-- What the exercise asks --
From the records that follow, copy every line in which "tests" appears.

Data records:
***

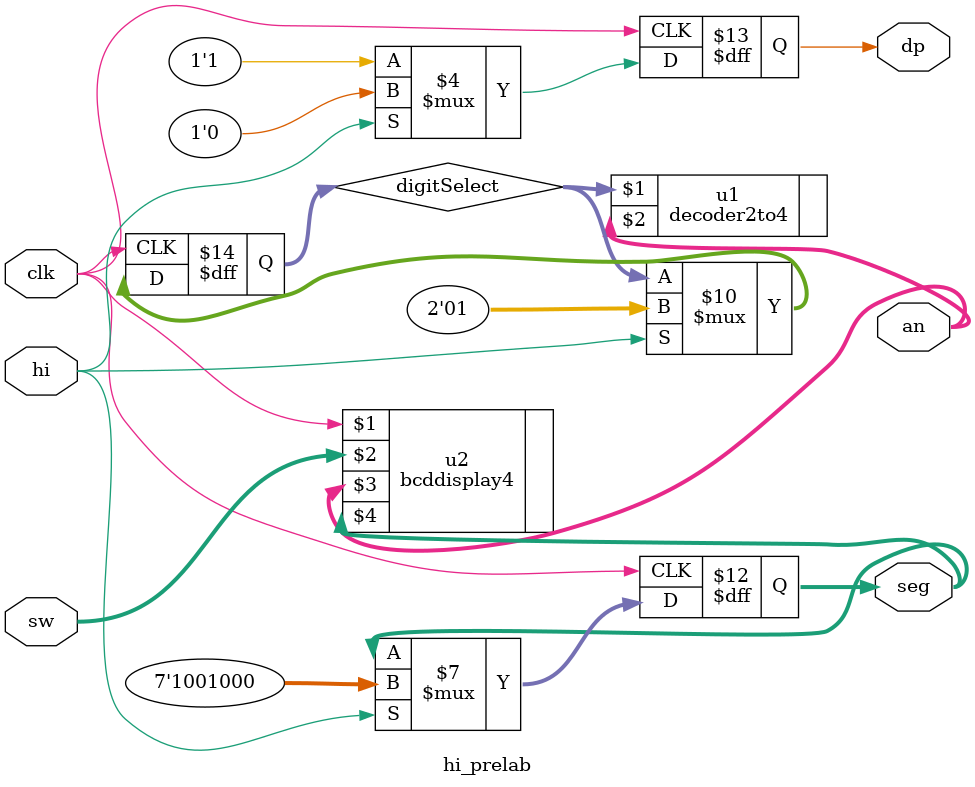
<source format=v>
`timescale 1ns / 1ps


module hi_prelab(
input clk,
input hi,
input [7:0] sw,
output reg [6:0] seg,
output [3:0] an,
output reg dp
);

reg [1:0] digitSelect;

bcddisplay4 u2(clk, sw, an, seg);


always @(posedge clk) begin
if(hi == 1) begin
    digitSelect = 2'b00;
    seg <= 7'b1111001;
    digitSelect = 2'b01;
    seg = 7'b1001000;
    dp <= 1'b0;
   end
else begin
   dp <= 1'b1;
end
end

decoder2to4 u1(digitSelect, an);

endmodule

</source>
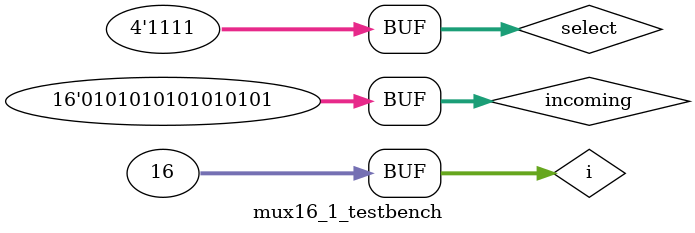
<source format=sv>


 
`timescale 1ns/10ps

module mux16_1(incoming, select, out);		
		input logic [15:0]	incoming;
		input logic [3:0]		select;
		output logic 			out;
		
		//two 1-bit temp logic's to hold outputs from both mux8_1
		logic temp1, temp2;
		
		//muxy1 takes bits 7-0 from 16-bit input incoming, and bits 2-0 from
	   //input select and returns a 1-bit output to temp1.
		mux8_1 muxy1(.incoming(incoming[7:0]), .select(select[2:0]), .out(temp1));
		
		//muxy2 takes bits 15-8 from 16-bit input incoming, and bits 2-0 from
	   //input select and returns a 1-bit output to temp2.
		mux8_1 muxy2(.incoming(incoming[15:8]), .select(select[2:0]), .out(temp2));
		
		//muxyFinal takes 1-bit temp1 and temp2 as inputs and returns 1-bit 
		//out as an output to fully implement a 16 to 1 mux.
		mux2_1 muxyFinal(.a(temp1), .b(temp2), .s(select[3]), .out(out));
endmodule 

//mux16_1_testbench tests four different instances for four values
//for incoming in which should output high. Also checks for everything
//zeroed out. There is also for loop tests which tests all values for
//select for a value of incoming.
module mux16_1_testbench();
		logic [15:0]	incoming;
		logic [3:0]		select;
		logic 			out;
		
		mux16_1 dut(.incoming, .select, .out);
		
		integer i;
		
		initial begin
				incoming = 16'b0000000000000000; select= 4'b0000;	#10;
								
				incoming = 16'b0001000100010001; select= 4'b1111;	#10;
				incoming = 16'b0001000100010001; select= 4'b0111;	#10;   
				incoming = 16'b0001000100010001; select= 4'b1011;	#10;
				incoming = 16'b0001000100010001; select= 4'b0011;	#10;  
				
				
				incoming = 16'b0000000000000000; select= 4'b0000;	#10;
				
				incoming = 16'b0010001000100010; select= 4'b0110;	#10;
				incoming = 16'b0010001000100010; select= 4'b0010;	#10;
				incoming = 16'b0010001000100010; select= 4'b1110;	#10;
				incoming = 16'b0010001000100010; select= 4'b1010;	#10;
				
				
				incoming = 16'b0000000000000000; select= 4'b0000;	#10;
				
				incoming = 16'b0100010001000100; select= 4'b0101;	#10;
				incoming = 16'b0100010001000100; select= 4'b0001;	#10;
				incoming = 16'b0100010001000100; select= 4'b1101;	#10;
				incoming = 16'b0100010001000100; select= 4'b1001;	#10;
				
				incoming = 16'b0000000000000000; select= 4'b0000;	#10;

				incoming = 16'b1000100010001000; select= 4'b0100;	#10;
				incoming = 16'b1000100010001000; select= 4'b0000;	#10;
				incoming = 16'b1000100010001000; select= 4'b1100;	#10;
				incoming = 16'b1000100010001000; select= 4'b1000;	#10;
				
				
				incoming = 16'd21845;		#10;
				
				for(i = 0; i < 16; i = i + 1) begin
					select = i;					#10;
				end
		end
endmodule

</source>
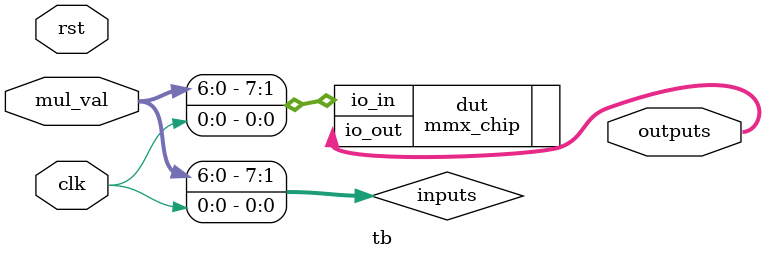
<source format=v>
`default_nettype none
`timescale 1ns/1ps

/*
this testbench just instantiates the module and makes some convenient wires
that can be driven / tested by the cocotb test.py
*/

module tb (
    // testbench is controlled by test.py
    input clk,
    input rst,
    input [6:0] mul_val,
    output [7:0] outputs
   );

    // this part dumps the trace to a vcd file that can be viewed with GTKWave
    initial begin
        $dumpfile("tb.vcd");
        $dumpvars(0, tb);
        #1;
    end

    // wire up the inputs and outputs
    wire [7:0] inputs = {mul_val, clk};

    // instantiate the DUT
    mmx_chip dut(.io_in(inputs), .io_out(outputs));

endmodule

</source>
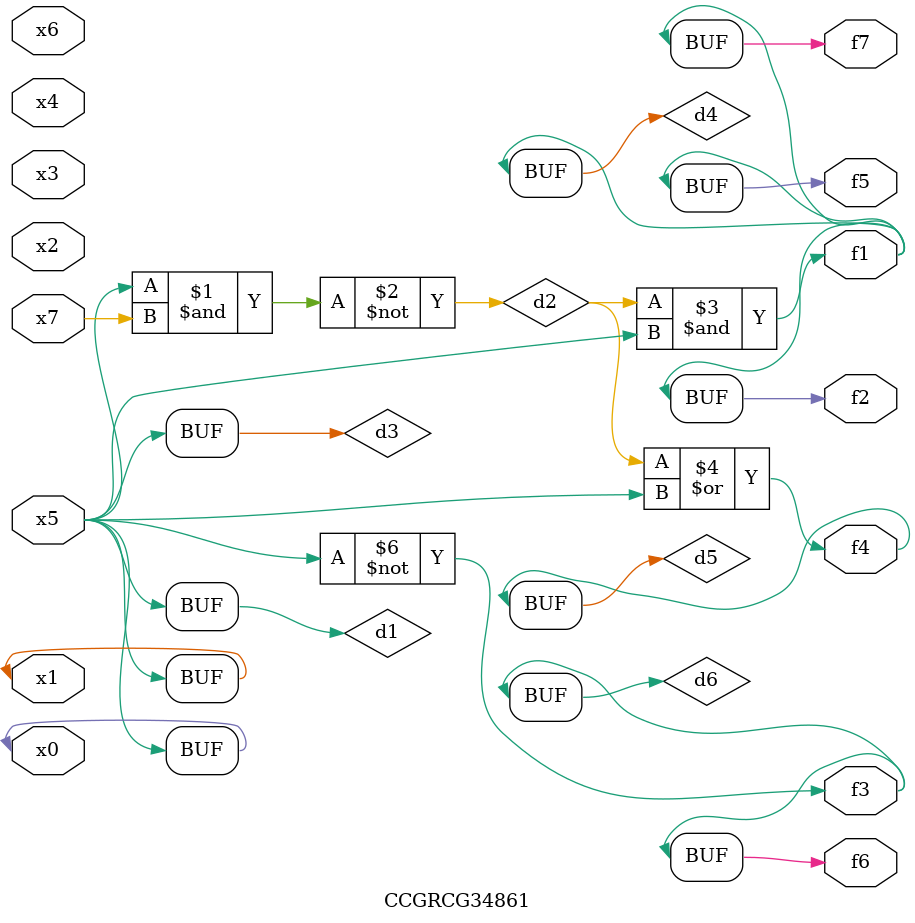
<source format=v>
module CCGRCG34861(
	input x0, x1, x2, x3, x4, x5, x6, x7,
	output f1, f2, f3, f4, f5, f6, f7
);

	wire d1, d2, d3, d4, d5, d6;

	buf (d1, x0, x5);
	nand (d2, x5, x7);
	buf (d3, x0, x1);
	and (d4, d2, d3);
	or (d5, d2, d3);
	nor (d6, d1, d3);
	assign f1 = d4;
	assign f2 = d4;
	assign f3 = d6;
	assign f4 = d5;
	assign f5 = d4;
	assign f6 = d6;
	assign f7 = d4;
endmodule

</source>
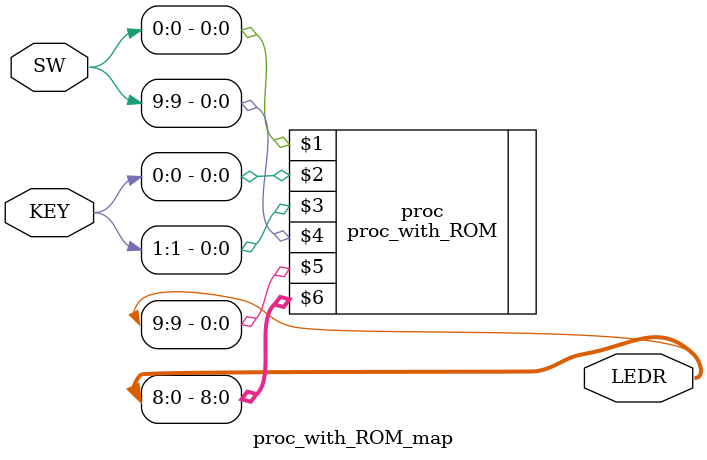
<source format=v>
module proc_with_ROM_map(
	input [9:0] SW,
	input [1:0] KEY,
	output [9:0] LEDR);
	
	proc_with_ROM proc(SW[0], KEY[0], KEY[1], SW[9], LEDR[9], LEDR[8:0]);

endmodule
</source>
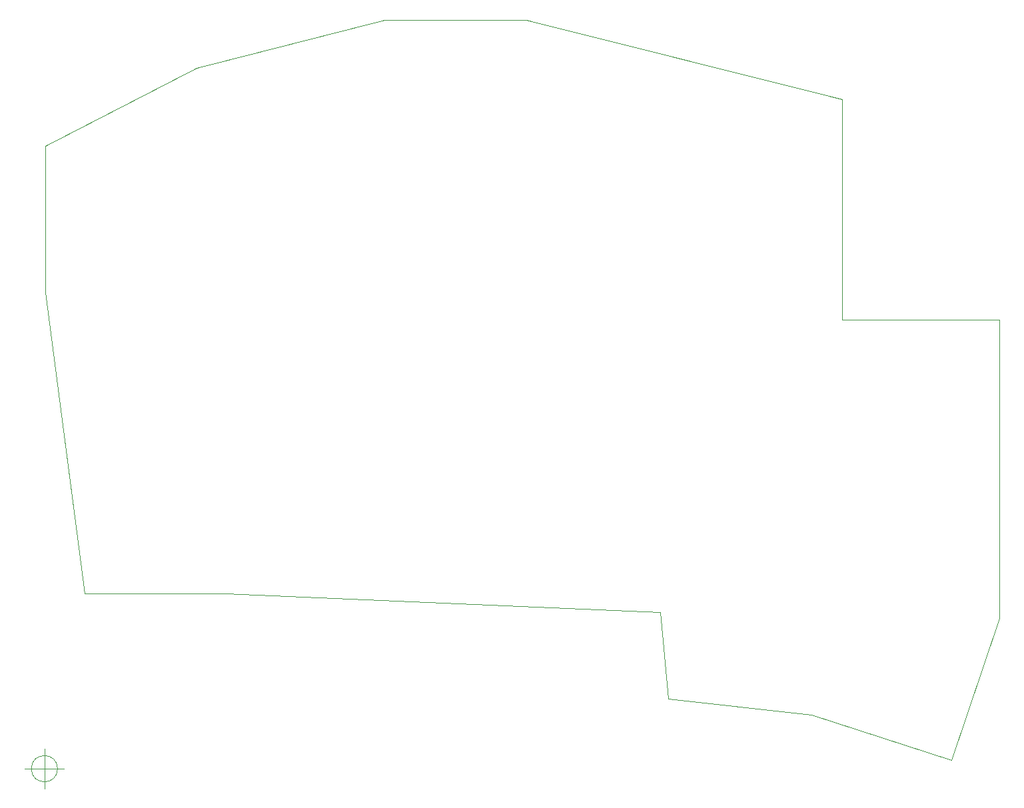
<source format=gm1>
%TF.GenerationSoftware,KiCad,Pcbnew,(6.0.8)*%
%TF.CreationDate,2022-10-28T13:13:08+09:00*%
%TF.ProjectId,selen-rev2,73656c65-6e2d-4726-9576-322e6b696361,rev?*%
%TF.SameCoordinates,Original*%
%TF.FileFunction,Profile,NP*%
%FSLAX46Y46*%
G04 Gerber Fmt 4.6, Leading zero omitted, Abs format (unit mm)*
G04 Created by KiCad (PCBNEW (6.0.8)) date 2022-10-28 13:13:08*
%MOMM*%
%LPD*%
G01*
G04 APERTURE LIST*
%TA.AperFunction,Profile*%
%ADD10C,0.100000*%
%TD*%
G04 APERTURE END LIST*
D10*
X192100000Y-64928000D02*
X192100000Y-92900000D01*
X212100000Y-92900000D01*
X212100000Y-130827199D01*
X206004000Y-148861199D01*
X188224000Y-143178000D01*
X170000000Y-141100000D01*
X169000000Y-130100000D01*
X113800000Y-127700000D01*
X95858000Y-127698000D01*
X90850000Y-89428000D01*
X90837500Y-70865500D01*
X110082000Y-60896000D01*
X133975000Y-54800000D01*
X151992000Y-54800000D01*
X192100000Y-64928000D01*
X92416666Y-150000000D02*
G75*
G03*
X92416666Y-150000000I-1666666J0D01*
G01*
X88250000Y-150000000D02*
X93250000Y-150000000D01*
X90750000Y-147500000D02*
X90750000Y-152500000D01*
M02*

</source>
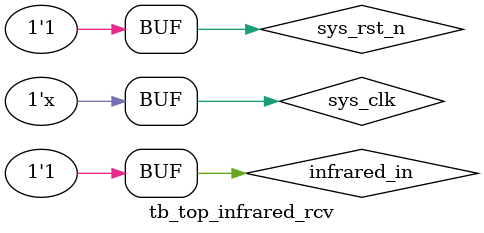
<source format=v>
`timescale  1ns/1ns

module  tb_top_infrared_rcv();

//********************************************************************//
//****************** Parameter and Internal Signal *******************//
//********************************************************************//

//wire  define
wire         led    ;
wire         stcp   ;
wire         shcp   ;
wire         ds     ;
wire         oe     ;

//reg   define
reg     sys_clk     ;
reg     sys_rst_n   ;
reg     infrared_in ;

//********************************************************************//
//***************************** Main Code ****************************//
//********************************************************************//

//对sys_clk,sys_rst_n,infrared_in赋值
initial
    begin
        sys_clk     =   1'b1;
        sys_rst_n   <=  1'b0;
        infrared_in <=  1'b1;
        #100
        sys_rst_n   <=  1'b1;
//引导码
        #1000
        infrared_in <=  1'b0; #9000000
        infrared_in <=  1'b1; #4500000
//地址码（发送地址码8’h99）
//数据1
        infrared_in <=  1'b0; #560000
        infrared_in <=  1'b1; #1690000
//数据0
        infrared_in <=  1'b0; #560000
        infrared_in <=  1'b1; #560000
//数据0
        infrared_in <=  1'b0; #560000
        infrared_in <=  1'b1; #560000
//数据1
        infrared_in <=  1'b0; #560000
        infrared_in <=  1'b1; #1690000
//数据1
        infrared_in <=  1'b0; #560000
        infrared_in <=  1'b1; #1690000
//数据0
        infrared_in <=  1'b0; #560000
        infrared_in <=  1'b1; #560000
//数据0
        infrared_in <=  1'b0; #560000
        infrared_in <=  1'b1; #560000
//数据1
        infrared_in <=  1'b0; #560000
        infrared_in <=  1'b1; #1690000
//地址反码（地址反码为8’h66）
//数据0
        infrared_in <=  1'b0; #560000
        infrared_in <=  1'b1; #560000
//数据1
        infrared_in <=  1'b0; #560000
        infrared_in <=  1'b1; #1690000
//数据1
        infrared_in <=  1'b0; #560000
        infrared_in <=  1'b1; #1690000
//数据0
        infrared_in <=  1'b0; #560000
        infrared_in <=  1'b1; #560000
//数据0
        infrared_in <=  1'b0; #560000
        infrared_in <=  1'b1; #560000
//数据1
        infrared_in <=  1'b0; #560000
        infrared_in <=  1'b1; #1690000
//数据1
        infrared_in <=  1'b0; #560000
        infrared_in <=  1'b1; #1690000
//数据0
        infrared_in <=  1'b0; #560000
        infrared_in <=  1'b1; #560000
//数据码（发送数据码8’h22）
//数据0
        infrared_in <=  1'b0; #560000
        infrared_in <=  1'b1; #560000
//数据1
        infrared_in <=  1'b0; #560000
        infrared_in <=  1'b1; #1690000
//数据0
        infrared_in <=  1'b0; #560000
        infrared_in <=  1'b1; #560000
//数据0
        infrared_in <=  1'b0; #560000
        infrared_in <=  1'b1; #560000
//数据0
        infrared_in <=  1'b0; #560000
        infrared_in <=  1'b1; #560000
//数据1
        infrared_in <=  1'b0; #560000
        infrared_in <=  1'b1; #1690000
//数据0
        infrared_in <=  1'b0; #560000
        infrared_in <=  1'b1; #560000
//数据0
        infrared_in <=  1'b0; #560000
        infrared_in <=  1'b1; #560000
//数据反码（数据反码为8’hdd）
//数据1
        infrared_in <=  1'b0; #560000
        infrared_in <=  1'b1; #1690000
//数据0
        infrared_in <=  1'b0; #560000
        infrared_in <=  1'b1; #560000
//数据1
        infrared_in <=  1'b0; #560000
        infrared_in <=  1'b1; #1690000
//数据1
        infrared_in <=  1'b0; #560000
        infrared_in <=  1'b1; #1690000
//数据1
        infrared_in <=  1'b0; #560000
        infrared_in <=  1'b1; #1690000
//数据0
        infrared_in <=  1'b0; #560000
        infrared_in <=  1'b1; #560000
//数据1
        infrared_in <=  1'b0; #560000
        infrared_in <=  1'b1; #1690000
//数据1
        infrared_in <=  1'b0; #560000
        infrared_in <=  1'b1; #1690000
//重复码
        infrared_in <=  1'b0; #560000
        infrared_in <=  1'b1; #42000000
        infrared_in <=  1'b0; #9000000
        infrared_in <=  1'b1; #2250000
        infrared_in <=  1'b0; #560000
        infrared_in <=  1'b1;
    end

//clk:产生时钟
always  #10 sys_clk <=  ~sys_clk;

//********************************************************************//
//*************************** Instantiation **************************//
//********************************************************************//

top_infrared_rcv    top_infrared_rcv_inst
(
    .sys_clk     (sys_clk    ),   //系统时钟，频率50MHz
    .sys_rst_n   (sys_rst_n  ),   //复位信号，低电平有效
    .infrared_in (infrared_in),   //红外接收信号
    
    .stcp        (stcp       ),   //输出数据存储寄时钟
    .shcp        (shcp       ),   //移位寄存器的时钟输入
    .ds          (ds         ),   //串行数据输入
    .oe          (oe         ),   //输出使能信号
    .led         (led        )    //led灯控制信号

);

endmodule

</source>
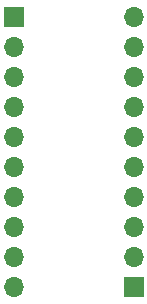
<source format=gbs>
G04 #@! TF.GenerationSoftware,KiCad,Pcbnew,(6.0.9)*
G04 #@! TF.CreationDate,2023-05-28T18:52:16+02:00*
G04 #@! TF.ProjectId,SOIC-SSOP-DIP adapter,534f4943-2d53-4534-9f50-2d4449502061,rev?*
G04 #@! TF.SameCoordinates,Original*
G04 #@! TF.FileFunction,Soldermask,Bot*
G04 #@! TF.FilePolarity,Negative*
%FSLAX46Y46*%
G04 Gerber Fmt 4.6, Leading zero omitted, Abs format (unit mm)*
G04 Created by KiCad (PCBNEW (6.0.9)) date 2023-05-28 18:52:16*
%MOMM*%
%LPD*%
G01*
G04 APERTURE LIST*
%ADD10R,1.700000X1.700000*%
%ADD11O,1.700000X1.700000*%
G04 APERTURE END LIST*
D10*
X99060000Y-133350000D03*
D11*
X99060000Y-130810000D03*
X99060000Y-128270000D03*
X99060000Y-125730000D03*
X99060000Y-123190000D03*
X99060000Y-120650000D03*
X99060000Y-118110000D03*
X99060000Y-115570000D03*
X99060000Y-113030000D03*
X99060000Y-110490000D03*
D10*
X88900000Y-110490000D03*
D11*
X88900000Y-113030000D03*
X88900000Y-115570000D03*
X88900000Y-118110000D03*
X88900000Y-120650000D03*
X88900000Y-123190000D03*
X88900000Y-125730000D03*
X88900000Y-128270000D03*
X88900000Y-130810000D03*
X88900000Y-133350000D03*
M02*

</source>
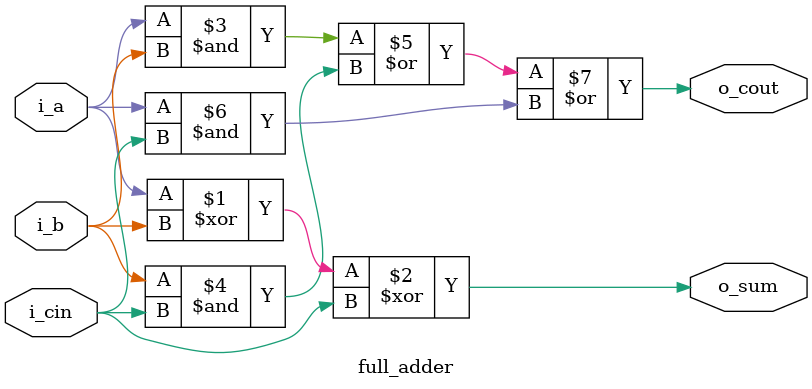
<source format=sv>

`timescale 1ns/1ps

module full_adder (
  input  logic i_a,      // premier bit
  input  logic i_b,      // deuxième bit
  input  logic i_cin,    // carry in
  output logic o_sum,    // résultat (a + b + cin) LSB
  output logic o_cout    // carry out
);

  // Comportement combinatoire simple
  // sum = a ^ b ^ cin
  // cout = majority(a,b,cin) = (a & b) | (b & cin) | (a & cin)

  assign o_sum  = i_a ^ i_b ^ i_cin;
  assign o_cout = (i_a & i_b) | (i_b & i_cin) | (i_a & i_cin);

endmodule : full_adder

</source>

***

-- Answer to this problem --
//mux16_1_testbench tests four different instances for four values
//zeroed out. There is also for loop tests which tests all values for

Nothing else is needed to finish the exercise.